Topological and Algebraic Properties of Chernoff Information between Gaussian Graphs
Binglin Li, Shuangqing Wei, Yue Wang, Jian Yuan

TL;DR
This paper investigates how Chernoff information distinguishes Gaussian graphs, revealing that generalized eigenvalues of covariance matrices determine it, and introduces a partial ordering for Gaussian trees to aid classification.
Contribution
It establishes the role of generalized eigenvalues in Chernoff information for Gaussian graphs and proposes a partial ordering for Gaussian trees based on this measure.
Findings
Chernoff information depends on generalized eigenvalues of covariance matrices.

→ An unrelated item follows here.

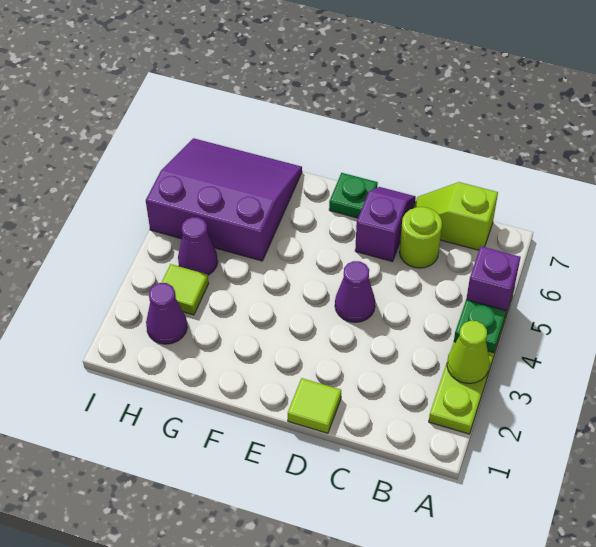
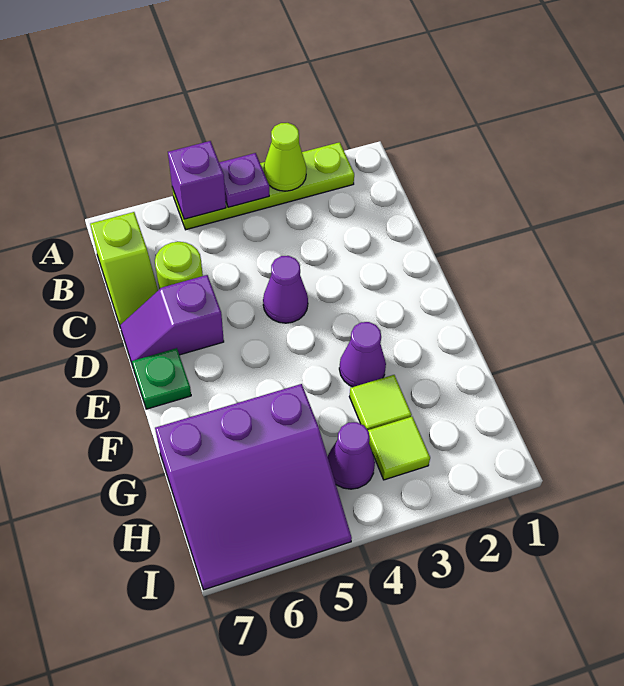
green plate A4 level 2 -> purple plate A4 level 2
lime tile D1 level 1 -> lime tile G3 level 1
purple slope G5:I7 level 1 top 5 -> purple slope G5:I7 level 1 top G
purple cone H2 level 1 -> purple cone F3 level 1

Unit generalized eigenvalues do not influence Chernoff information.
Partial ordering of Gaussian trees can be derived using Chernoff information.
Abstract
In this paper, we want to find out the determining factors of Chernoff information in distinguishing a set of Gaussian graphs. We find that Chernoff information of two Gaussian graphs can be determined by the generalized eigenvalues of their covariance matrices. We find that the unit generalized eigenvalue doesn't affect Chernoff information and its corresponding dimension doesn't provide information for classification purpose. In addition, we can provide a partial ordering using Chernoff information between a series of Gaussian trees connected by independent grafting operations. With the relationship between generalized eigenvalues and Chernoff information, we can do optimal linear dimension reduction with least loss of information for classification.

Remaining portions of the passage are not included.